Personally, having been involved in campaigns, I think it’s going to take *ages* to have any effect. This will stir up a hornets nest. The OS may be big and evil, but as people said on Ed’s blog (I think): the treasury isn’t going to pay for this. They’ll privatise the OS if anything. Then what? Then we’re all suddenly competing with someone who has all the data, most of the expertise, and no need to play nice. Because I think at the moment they _do_ play nice with some people, compared to their options should they be privatised.

This is not an argument that the debate is pointless or that the ‘campaign’ should not be supported, but that we should be careful what we wish for. Oh, and that we shouldn’t dismiss the people at XXX.

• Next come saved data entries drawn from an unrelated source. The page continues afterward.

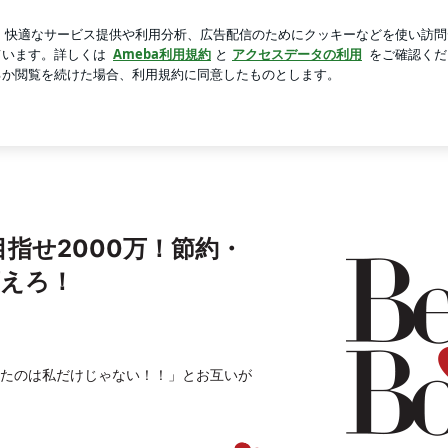
した手作り夕食
芸能人ブログ
人気ブログ
新規登録
ロ
約・投資・断捨離で未来を変えろ！
指せ2000万！節約・
変えろ！
たのは私だけじゃない！！」とお互いが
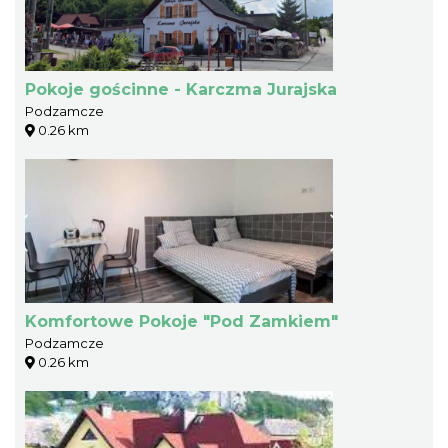
Pokoje gościnne - Karczma Jurajska
Podzamcze
0.26 km
Komfortowe Pokoje "Pod Zamkiem"
Podzamcze
0.26 km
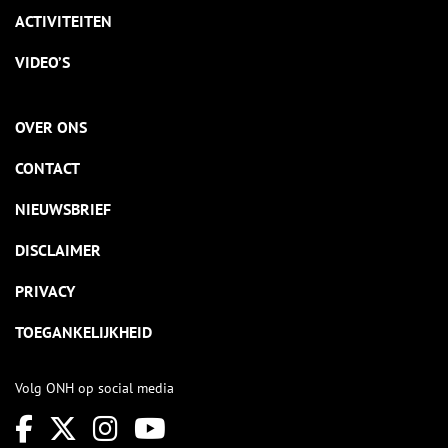
ACTIVITEITEN
VIDEO’S
OVER ONS
CONTACT
NIEUWSBRIEF
DISCLAIMER
PRIVACY
TOEGANKELIJKHEID
Volg ONH op social media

So personally, I’d avoid polarising this issue about public domain vs. crown copyright. My personal judgment is that I will have more effect on the availability of free mapping data by working on and promoting OSM than lobbying europarl or within Westminster.

OpenStreetMap is way bigger than me though. I could spend time lobbying. What does everyone think? Are these seperate parallel inititives or more closely intertwined?